In operation, construction system 600 is configured as forms 602 and 604 are positioned adjacent to each other in a side-by-side arrangement, with flanges 606 and 608 engaging each other. Depression 610 is thus created between forms 602 and 604, over flanges 606 and 608. Forms 602 and 604 are further configured to engage beams 624, and beams 626 and 628, respectively. In one embodiment of the invention attachment systems, such as attachment systems 630 and 632, may further secure form 604 to beams 626 and 628.

Beams 626 and 628 are secured to form 604 as attachment and support stands 634 and 636 are positioned on top of form 604. Anchor pin 638 is inserted through attachment and support stand 634, passing through form 604 to engage beam 626. In one embodiment of the invention, a shown in FIG. 6, anchor pin 638 is a barbed anchor pin, or an anchor pin including a barbed section.
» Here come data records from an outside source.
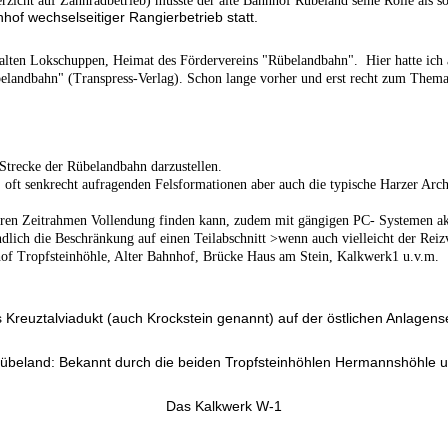
zicht auf Zahnradbetrieb) musste der alte Bahnhof Rübeland seine Rolle als 
f wechselseitiger Rangierbetrieb statt.
 alten Lokschuppen, Heimat des Fördervereins "Rübelandbahn".
Hier hatte ich
elandbahn" (Transpress-Verlag). Schon lange vorher und erst recht zum Thema 
Strecke der Rübelandbahn darzustellen.
 oft senkrecht aufragenden Felsformationen aber auch die typische Harzer Arc
aren Zeitrahmen Vollendung finden kann, zudem mit gängigen PC- Systemen akze
tendlich die Beschränkung auf einen Teilabschnitt >wenn auch vielleicht der R
of Tropfsteinhöhle, Alter Bahnhof, Brücke Haus am Stein, Kalkwerk1 u.v.m.
 Kreuztalviadukt (auch Krockstein genannt) auf der östlichen Anlagense
beland: Bekannt durch die beiden Tropfsteinhöhlen Hermannshöhle
Das Kalkwerk W-1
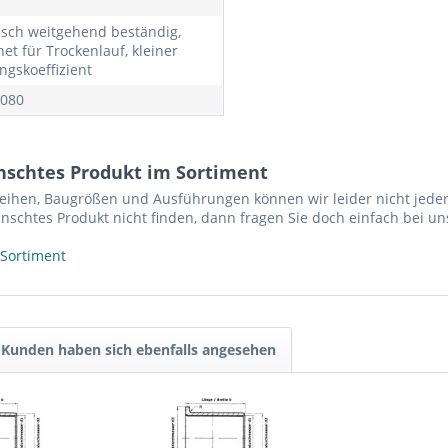
sch weitgehend beständig,
et für Trockenlauf, kleiner
ngskoeffizient
080
nschtes Produkt im Sortiment
reihen, Baugrößen und Ausführungen können wir leider nicht jeden
nschtes Produkt nicht finden, dann fragen Sie doch einfach bei un
 Sortiment
Kunden haben sich ebenfalls angesehen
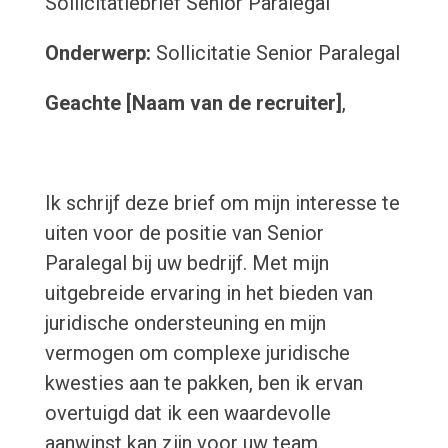
Sollicitatiebrief Senior Paralegal
Onderwerp:
Sollicitatie Senior Paralegal
Geachte [Naam van de recruiter]
,
Ik schrijf deze brief om mijn interesse te
uiten voor de positie van Senior
Paralegal bij uw bedrijf. Met mijn
uitgebreide ervaring in het bieden van
juridische ondersteuning en mijn
vermogen om complexe juridische
kwesties aan te pakken, ben ik ervan
overtuigd dat ik een waardevolle
aanwinst kan zijn voor uw team.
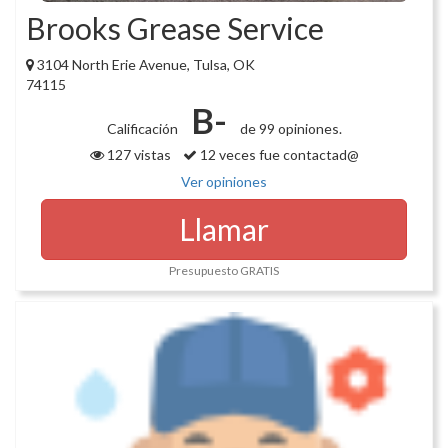
Brooks Grease Service
3104 North Erie Avenue, Tulsa, OK
74115
B-
Calificación
de 99 opiniones.
127 vistas
12 veces fue contactad@
Ver opiniones
Llamar
Presupuesto GRATIS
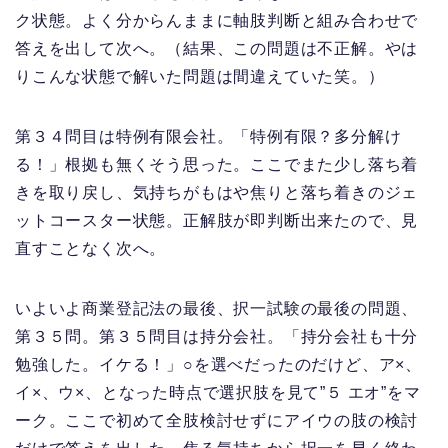
ク状態。よく分からんままに軸肢判断と組み合わせで
答えを出して次へ。（結果、この問題は不正解。やは
りこんな状態で解いた問題は間違えていた笑。）
第３４問目は特例有限会社。「特例有限？多分解け
る！」根拠も無くそう思った。ここでまた少し落ち着
きを取り戻し、気持ちがもはや焦りと落ち着きのジェ
ットコースター状態。正解肢が即判断出来たので、見
直すことなく次へ。
いよいよ商業登記法の最後、択一試験の最後の問題、
第３５問。第３５問目は持分会社。「持分会社も十分
勉強した。イケる！」○を選べだったのだけど、ア×、
イ×、ウ×、となった時点で選択肢を見て”５ エオ”をマ
ーク。ここで初めて全肢検討せずにアイウの肢の検討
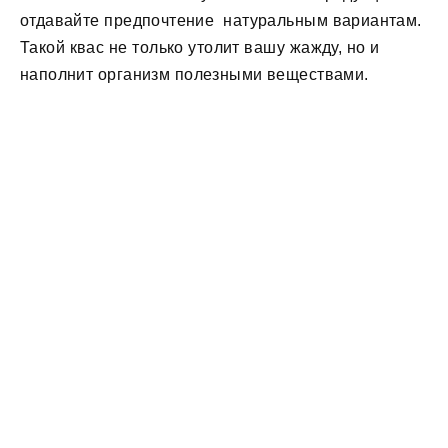
отдавайте предпочтение натуральным вариантам.
Такой квас не только утолит вашу жажду, но и
наполнит организм полезными веществами.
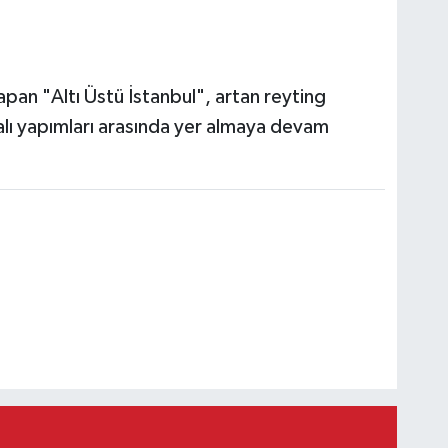
apan "Altı Üstü İstanbul", artan reyting
lı yapımları arasında yer almaya devam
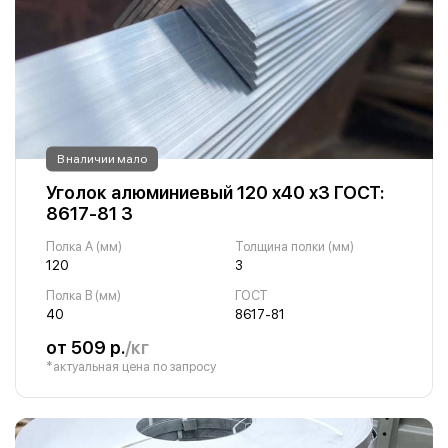
В наличии мало
Уголок алюминиевый 120 х40 х3 ГОСТ:
8617-81 3
Полка A (мм)
Толщина полки (мм)
120
3
Полка B (мм)
ГОСТ
40
8617-81
от 509 р.
/кг
*актуальная цена по запросу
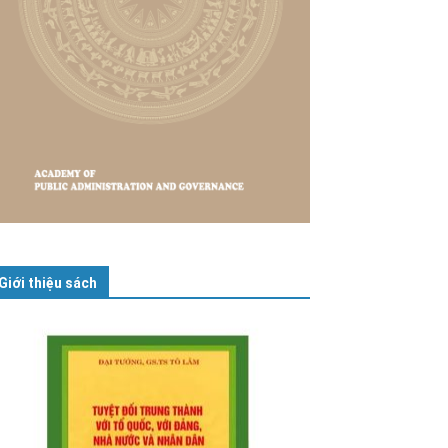
Giới thiệu sách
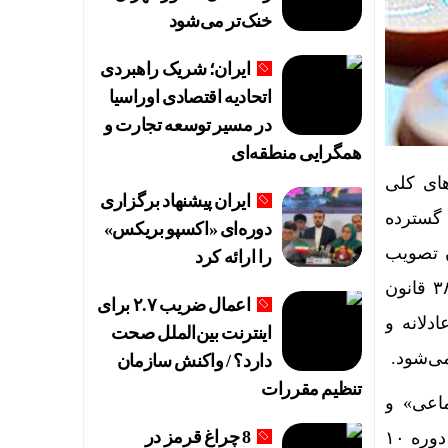
خنک‌تر می‌شود
ایران؛ شریک راهبردی
اتحادیه اقتصادی اوراسیا
در مسیر توسعه تجارت و
همگرایی منطقه‌ای
های کلی
ایران پیشنهاد برگزاری
یشان با توزیع گسترده
دوره‌ای «اکسپو بریکس»
 توسط هیأت وزیران تصویب
را ارائه کرد
شد. سپس، این موضوع به عنوان یکی از موضوعات اساسی و مورد توجه در مواد ۳۴ تا ۳۸ قانون
اعمال ضریب ۲.۷ برای
 عادلانه و
اینترنت بین‌الملل صحت
ی‌شود.
دارد؟ / واکنش سازمان
تنظیم مقررات
 عدالت اجتماعی» و
8 چراغ قرمز در
«فقرزدایی »و بر اساس آئین نامه مربوطه آغاز شد و پس از قطعیت یافتن مشمولین و طی دوره ۱۰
In another embodiment of the invention, anchor pin 640 is a flanged anchor pin, engaging beam 628, form 604, and attachment and support stand 636. Configured as shown in FIG. 6, attachment systems 630 and 632 secure form 604 to beams 626 and 628 and ensure that the position of form 604 with respect to beams 626 and 628 is maintained.

Further, rebar 646 may be positioned in top portions of attachment and support stands 634 and 636. In one embodiment of the invention two rebar may be positioned at a 90° angle within a top portion of attachment and support stands 634 and 636. Rebar 648 may also be placed in notch 644 of rebar support 642, which maintains the position of rebar within the depression and ensures an even elevation of the rebar within depression 612. In one embodiment of the invention where layer 616 is configured on top of form 602, rebar support 642 is configured to engage form 602 beneath layer 616.

Finally, construction system 600 is completed as concrete is poured onto forms 602 and 604, with concrete covering attachment and support stands 634 and 636, and rebar 646 and 648. Concrete also fills depressions 610 and 612, located between adjacent forms. In one embodiment of the invention the concrete is poured onto forms 602 and 604 in a single event. The concrete of construction system 600 is, therefore, one distinct monolithic unit. Embodiments of the present invention thereby create a construction system for floors and roofs that is easy to assemble and efficiently designed. Moreover, embodiments of the present invention provide construction systems for floors and/or roofs in which the concrete of the system is one distinct monolithic unit, thus minimizing structural discontinuities in the floor and/or roof. Further, embodiments of the present invention may be used in conjunction with other construction systems to create structures wherein concrete deposited in the structures is one distinct monolithic unit having minimal structural discontinuities.

With attention now to FIG. 7, a method 700 for constructing a floor and/or roof system is shown. At stage 702, one or more form sections are configured to create a form having any length, width, and height. Next, at stage 704, the form is attached to beams. Attachment, support, and other components are then added to the form and/or beams, as shown at stage 706. Finally, concrete is poured onto the form to create a monolithic unit, as shown at stage 708.

The present invention may be embodied in other specific forms without departing from its spirit or essential characteristics. The described embodiments are to be considered in all respects only as illustrative and not restrictive. The scope of the invention is, therefore, indicated by the appended claims rather than by the foregoing description. All changes which come within the meaning and range of equivalency of the claims are to be embraced within their scope.